Les performances du secteur bancaire dans l’espace UEMOA présentent de fortes différences selon les marchés. Selon les données attribuées à la Commission bancaire de l’UMOA pour 2025, la Côte d’Ivoire affiche le taux de marge nette le plus élevé avec 44 %, devant le Bénin à 35,1 % et le Sénégal à 34,8 %. À l’inverse, le Togo enregistre un taux négatif de -8,8 %.
La hiérarchie présentée dans les données met en évidence des écarts considérables de rentabilité entre les différents systèmes bancaires de l’Union. Après la Côte d’Ivoire, le Bénin et le Sénégal, le Mali affiche un taux de marge nette de 31,4 %, suivi du Burkina Faso avec 21,5 %. La Guinée-Bissau se situe à 7,9 %, tandis que le Niger affiche 3,4 %.
Ces écarts ne traduisent pas uniquement la performance intrinsèque des banques. Ils peuvent également refléter les différences de profondeur des marchés, de structure des économies, de coût du risque, de concurrence bancaire, de qualité des portefeuilles de crédit et d’environnement macroéconomique.
Côte d’Ivoire et Sénégal dans le peloton de tête
Avec 44 %, la Côte d’Ivoire se détache nettement du classement. Cette position s’inscrit dans le poids économique du pays au sein de l’UEMOA et dans la profondeur de son marché financier et bancaire. Le Bénin et le Sénégal affichent également des niveaux élevés, respectivement de 35,1 % et 34,8 %, confirmant leur position parmi les marchés bancaires les plus performants de l’Union.
Le cas du Sénégal mérite une attention particulière. Avec une marge nette de près de 35 %, le pays dispose d’un secteur bancaire présentant une capacité importante de génération de revenus. Cette performance doit toutefois être appréciée parallèlement à l’évolution du crédit, des créances en souffrance, du coût du risque et des exigences croissantes en matière de fonds propres.
À l’autre extrémité, le Togo (-8,8 %) constitue une anomalie majeure dans le classement présenté. Un taux négatif signifie que les charges et pertes ont fortement pesé sur la rentabilité.

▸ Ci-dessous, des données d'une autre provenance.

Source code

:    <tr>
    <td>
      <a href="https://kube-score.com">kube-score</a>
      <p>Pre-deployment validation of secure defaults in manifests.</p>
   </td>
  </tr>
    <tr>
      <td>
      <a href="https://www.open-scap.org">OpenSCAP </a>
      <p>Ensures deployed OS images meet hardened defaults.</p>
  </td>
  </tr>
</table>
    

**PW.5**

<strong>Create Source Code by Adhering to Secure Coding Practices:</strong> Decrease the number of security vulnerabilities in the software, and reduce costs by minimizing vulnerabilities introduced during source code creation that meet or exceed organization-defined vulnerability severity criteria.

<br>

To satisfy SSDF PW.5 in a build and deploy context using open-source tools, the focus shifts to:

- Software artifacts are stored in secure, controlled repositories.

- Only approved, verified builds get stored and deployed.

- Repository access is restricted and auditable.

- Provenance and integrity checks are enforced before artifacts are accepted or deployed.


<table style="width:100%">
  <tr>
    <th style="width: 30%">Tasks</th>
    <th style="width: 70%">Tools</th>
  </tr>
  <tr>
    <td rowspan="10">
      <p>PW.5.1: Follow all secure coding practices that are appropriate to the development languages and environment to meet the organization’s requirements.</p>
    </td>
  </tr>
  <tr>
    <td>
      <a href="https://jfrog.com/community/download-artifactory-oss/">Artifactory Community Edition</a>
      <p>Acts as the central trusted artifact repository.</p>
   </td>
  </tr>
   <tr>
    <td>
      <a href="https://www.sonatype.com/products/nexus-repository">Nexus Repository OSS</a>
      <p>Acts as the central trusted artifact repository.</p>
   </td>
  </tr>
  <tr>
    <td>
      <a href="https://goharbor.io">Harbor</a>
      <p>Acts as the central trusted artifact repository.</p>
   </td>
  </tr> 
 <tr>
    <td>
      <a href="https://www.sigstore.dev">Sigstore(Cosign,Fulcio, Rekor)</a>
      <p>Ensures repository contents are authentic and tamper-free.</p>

Il convient néanmoins d’éviter toute conclusion définitive à partir du seul taux de marge nette : l’analyse des bilans, du coût du risque et des résultats agrégés des établissements concernés est indispensable pour comprendre cette situation.
Une lecture stratégique pour l’UEMOA
Au-delà du classement, ces chiffres soulignent une réalité importante : l’intégration monétaire ne signifie pas une homogénéité des performances bancaires. Les banques évoluent dans des économies dont les structures productives, les besoins de financement, les risques et les opportunités diffèrent profondément.
Pour les investisseurs, ces données constituent un indicateur intéressant mais doivent être croisées avec la croissance du crédit, la rentabilité des fonds propres, la solvabilité, la liquidité et la qualité des actifs. Pour les pouvoirs publics, elles posent surtout la question de la capacité du système bancaire à transformer sa rentabilité en financement durable des entreprises, des PME et de l’investissement productif.